We wish it understood that we do not hold that the judgment in the trespass to try title suit brought by Whittenburg against Groves is res adjudicata, and for that reason barred the prosecution of the suit for specific performance. What we do hold is that Whitten-burg’s attitude was such as conclusively shows a repudiation of the contract by him, and that for this reason he should not be permitted to have it specifically enforced.

[5] The plaintiff in error also contends that Groves, having been first in default by refusing to perform the contract, could not thereafter defend the suit for specific performance on the ground of default oh the part of Whittenburg. This principle, we think, has no application to this case. It is true that, where one of the parties to a contract defaults in the performance of the contract, he cannot set up a subsequent default of the other party to relieve him from liability for his own wrong. This principle might have had application if Whittenburg, after the renunciation of the contract, had brought suit for damages for the breach of the contract and Groves had undertaken to defend the suit upon the ground that Whit-tenburg had also failed to comply with some particular term of the contract.
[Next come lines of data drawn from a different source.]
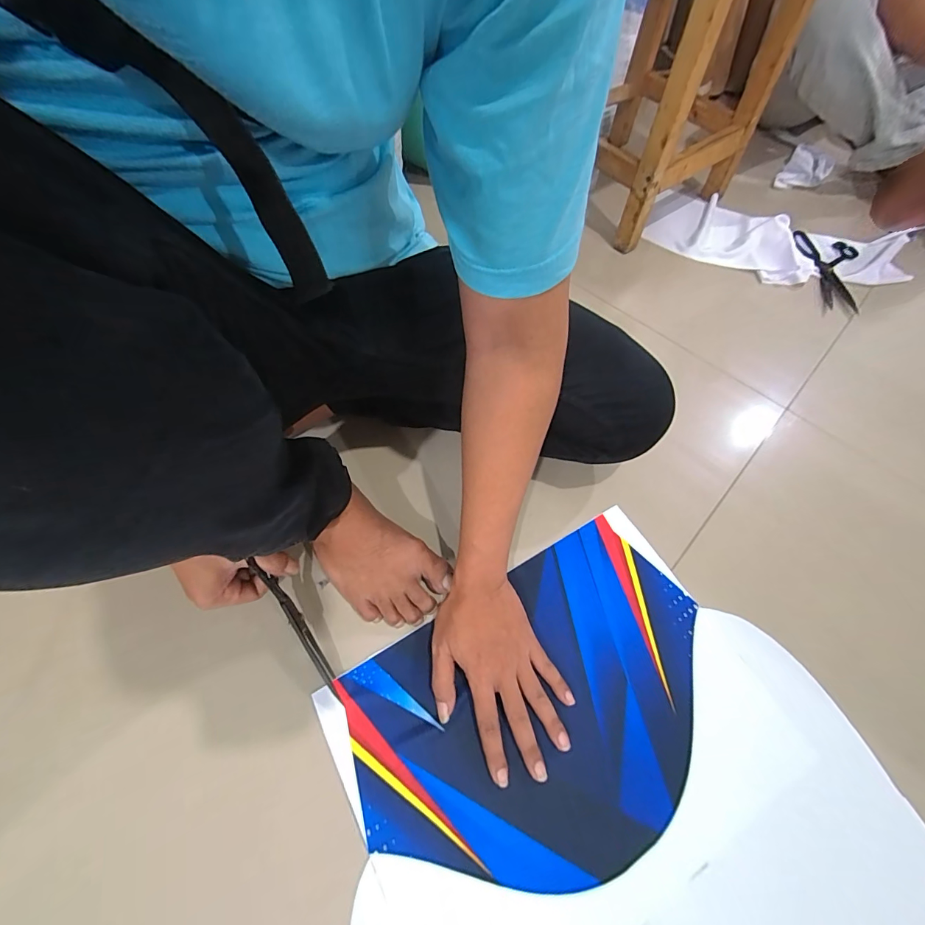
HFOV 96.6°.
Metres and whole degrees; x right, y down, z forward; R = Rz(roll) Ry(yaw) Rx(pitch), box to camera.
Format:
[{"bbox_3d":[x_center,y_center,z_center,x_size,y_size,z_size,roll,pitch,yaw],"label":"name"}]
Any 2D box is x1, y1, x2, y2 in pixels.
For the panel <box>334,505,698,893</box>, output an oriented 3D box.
[{"bbox_3d":[0.094,0.251,0.433,0.402,0.011,0.267,-28,66,-16],"label":"panel"}]

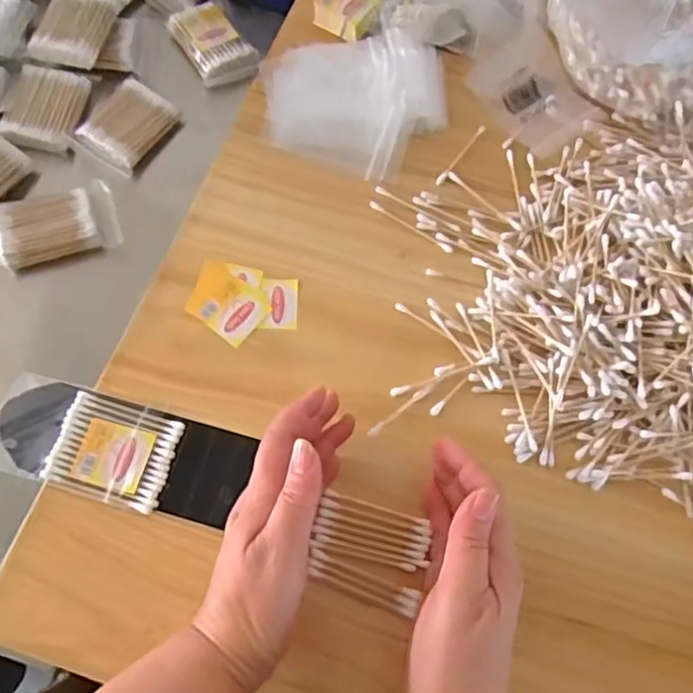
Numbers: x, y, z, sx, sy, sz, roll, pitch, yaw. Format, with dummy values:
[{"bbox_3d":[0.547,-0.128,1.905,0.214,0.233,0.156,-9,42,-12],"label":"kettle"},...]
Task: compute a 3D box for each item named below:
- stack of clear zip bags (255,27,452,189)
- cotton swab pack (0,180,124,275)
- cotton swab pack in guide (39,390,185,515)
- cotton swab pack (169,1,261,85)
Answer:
[{"bbox_3d":[0.006,-0.204,0.538,0.140,0.016,0.131,22,67,3],"label":"stack of clear zip bags"},{"bbox_3d":[-0.228,-0.097,0.527,0.089,0.022,0.055,-18,70,-13],"label":"cotton swab pack"},{"bbox_3d":[-0.146,0.066,0.421,0.073,0.009,0.059,18,67,2],"label":"cotton swab pack in guide"},{"bbox_3d":[-0.121,-0.275,0.607,0.053,0.018,0.081,-28,73,-16],"label":"cotton swab pack"}]

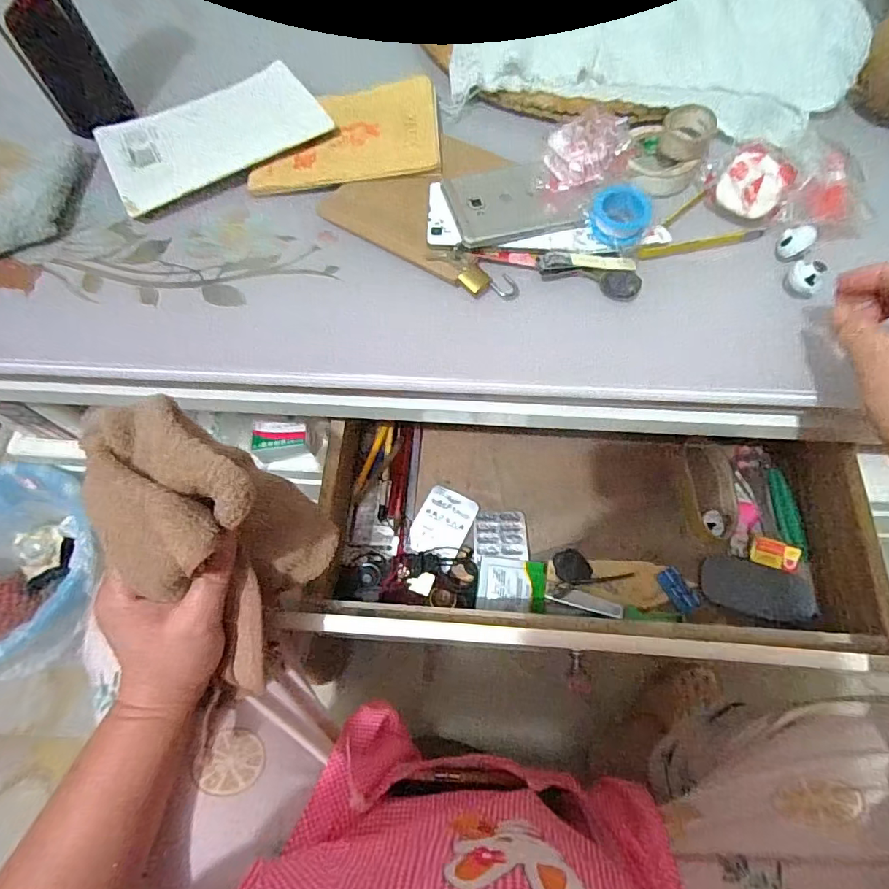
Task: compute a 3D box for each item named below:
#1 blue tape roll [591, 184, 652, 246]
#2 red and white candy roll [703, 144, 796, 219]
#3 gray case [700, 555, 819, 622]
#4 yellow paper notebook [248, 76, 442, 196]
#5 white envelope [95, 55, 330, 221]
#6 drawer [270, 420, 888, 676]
[{"bbox_3d":[0.133,-0.174,0.383,0.041,0.026,0.036,21,68,11],"label":"blue tape roll"},{"bbox_3d":[0.238,-0.205,0.394,0.031,0.037,0.051,-37,70,-13],"label":"red and white candy roll"},{"bbox_3d":[0.298,0.136,0.478,0.097,0.017,0.052,12,67,8],"label":"gray case"},{"bbox_3d":[-0.090,-0.287,0.469,0.169,0.007,0.127,-4,66,1],"label":"yellow paper notebook"},{"bbox_3d":[-0.219,-0.296,0.478,0.194,0.013,0.130,-28,68,-10],"label":"white envelope"},{"bbox_3d":[0.128,0.075,0.476,0.482,0.106,0.225,2,66,3],"label":"drawer"}]

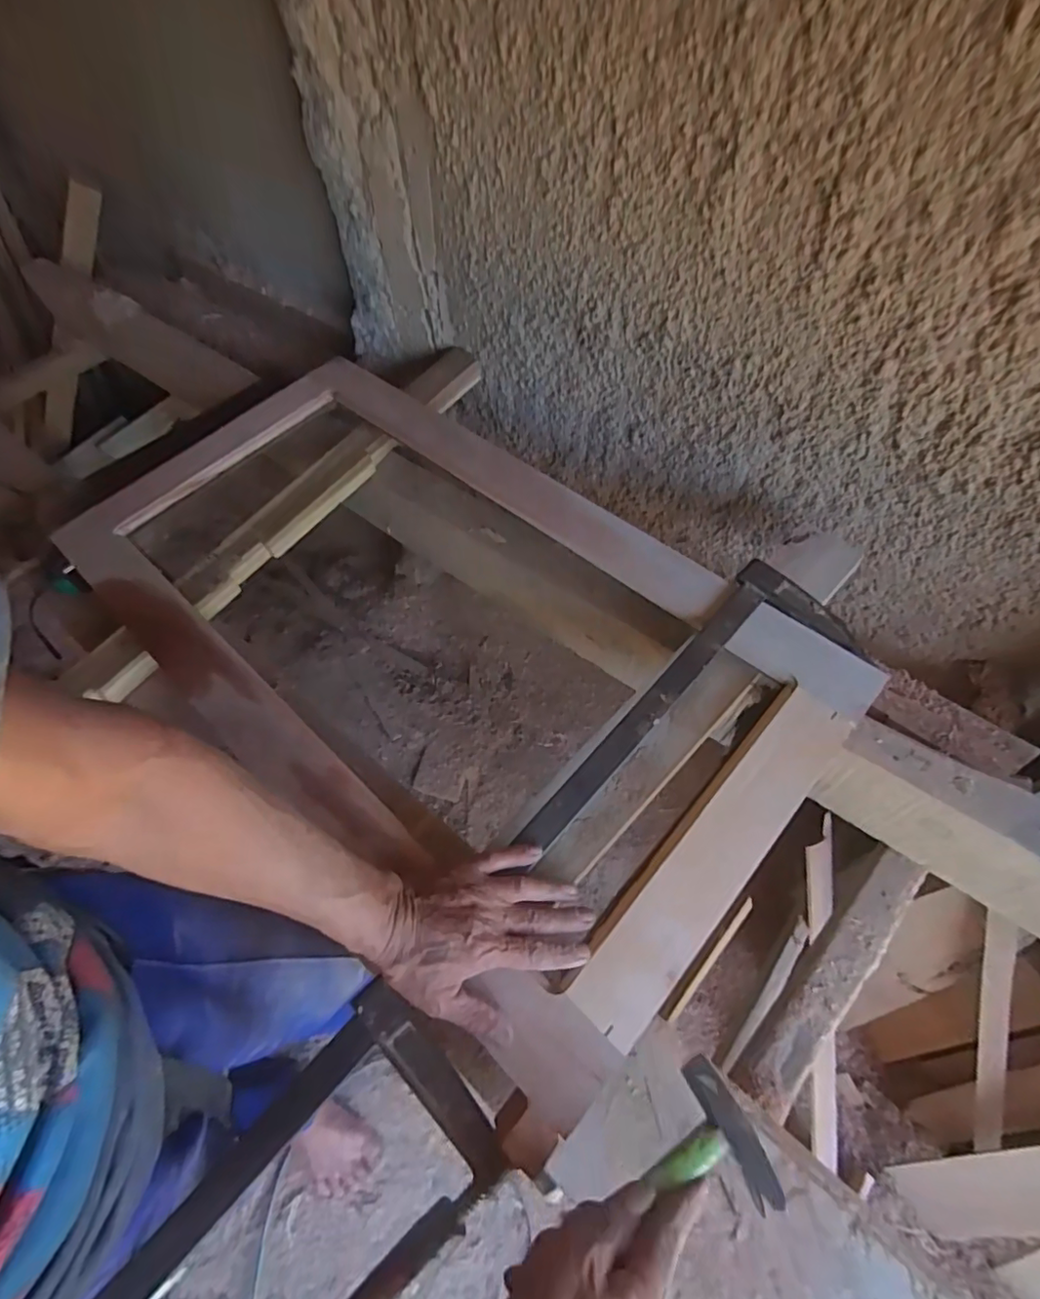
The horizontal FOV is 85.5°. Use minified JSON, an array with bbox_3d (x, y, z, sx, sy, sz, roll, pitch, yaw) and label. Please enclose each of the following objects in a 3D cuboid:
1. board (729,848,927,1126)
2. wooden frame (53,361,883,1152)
[{"bbox_3d":[0.326,0.334,0.584,0.053,0.025,0.299,38,67,23],"label":"board"},{"bbox_3d":[-0.130,-0.053,0.643,0.870,0.045,0.497,36,66,23],"label":"wooden frame"}]

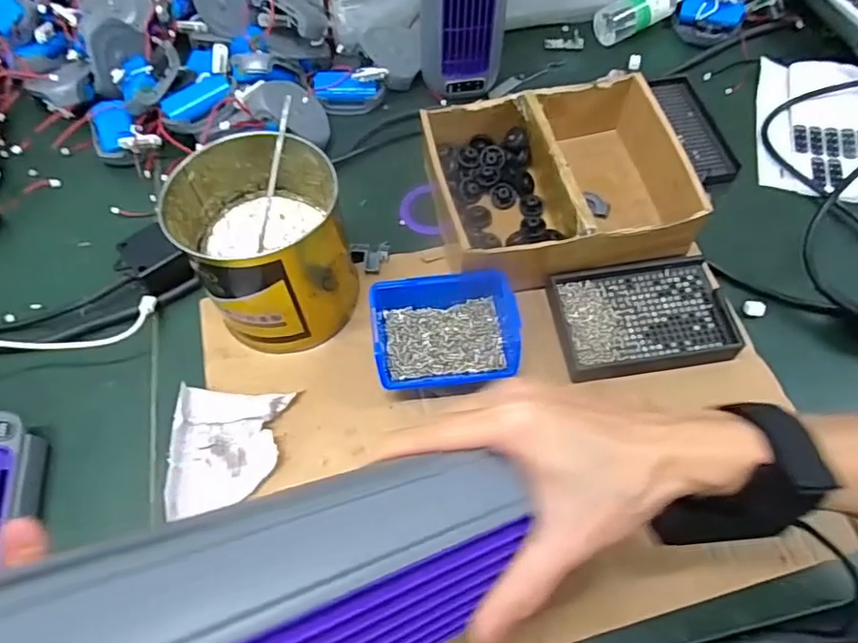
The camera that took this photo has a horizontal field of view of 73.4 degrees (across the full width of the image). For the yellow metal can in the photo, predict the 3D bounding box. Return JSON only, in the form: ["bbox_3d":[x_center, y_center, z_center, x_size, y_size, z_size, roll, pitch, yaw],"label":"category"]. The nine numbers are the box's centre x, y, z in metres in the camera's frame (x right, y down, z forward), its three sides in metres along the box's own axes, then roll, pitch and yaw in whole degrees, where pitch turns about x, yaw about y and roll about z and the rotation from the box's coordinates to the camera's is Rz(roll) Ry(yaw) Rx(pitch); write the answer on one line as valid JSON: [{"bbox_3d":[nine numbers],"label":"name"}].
[{"bbox_3d":[-0.123,-0.058,0.451,0.116,0.119,0.126,0,61,0],"label":"yellow metal can"}]

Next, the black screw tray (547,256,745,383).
[{"bbox_3d":[0.176,-0.003,0.472,0.138,0.018,0.095,-8,61,-5],"label":"black screw tray"}]

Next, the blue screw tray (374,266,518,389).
[{"bbox_3d":[0.012,0.007,0.455,0.112,0.044,0.086,-7,61,-4],"label":"blue screw tray"}]

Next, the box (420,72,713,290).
[{"bbox_3d":[0.108,-0.124,0.505,0.203,0.062,0.172,-11,61,-6],"label":"box"}]

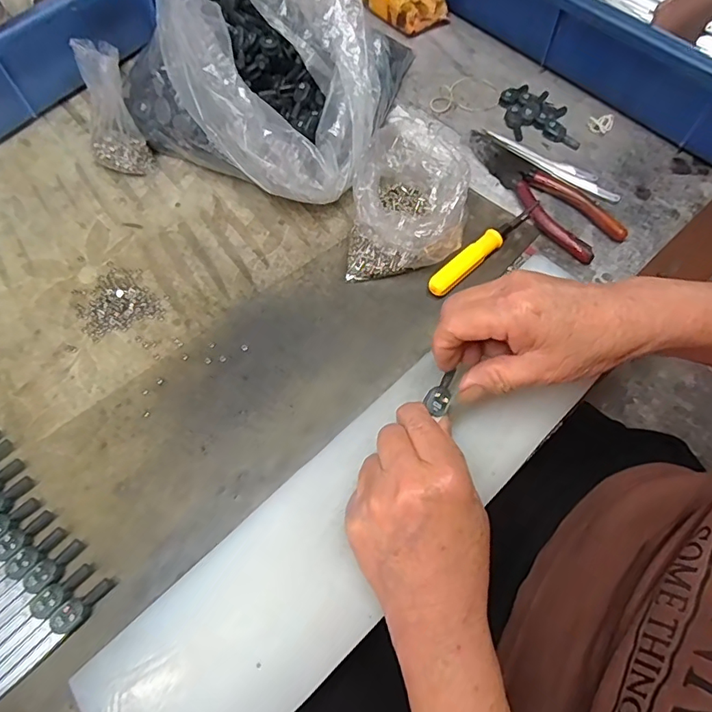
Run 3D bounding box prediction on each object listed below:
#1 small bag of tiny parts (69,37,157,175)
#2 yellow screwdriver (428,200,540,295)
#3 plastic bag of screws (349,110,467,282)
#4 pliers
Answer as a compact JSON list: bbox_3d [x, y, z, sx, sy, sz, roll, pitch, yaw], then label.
[{"bbox_3d":[-0.199,-0.196,0.392,0.046,0.094,0.032,-6,44,-5],"label":"small bag of tiny parts"},{"bbox_3d":[0.101,-0.084,0.375,0.116,0.015,0.015,-39,72,-16],"label":"yellow screwdriver"},{"bbox_3d":[0.039,-0.120,0.371,0.083,0.046,0.116,3,66,1],"label":"plastic bag of screws"},{"bbox_3d":[0.149,-0.140,0.403,0.044,0.012,0.151,-33,70,-14],"label":"pliers"}]

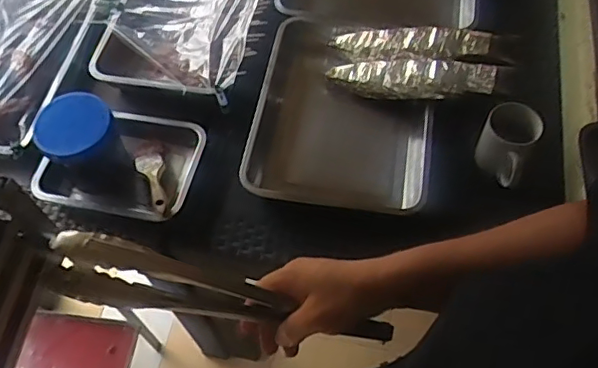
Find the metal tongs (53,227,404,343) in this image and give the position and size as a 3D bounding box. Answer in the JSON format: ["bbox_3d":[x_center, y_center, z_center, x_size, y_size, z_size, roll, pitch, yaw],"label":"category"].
[{"bbox_3d":[-0.063,0.110,0.537,0.330,0.056,0.047,18,59,-17],"label":"metal tongs"}]

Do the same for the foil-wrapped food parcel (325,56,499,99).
[{"bbox_3d":[0.192,-0.186,0.974,0.278,0.032,0.070,6,59,21],"label":"foil-wrapped food parcel"}]

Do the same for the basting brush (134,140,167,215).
[{"bbox_3d":[-0.240,-0.014,0.926,0.051,0.023,0.177,-17,43,-9],"label":"basting brush"}]

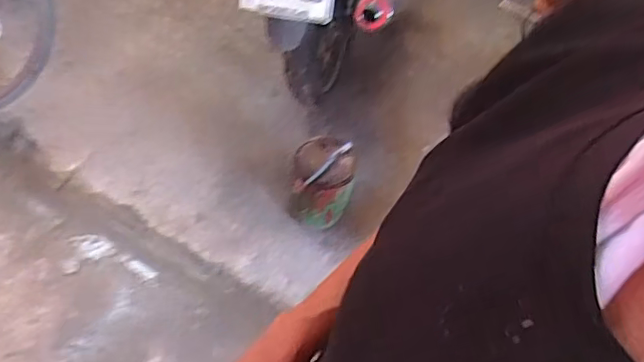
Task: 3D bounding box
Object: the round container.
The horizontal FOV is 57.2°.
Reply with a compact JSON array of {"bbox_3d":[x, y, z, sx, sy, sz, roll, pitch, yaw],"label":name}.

It might also have applied if Groves was defending 'this suit on the ground of some alleged breach of the contract, not involving its repudiation. The facts are that Groves breached and repudiated the contract and Whittenburg accepted the repudiation by Groves and himself renounced it by asserting rights not under the contract or by reason of its breach, but rights inconsistent with any right which could have accrued to him under the contract or by reason of its breach.

The record shows that Whittenburg at this time of the execution of the contract paid $210, and that this sum was deposited in a bank with an agreement that same should be paid to Groves whenever the contract was executed by a conveyance of the land. Whit-tenburg is, of course, entitled to have this sum returned to him.

Our conclusion is that under the undisputed facts plaintiff in error, Whittenburg, is not entitled to a specific performance of the contract. As the Court of Civil Appeals reversed the judgment of the trial court and remanded the cause for a new trial, and as the defendant in error, Groves, has not complained of said action of the Court of Civil Appeals, we advise that in our opinion this cause should be remanded to the district court of Carson county for a new trial and for proceedings not inconsistent with this opinion. We think the costs of appeal and writ of error should be taxed against Whit-tenburg.

PHILLIPS, C. J.

The judgment as recommended by the Commission of Appeals is adopted and will be entered as the judgment of the Supreme Court. We approve the holding of the Commission.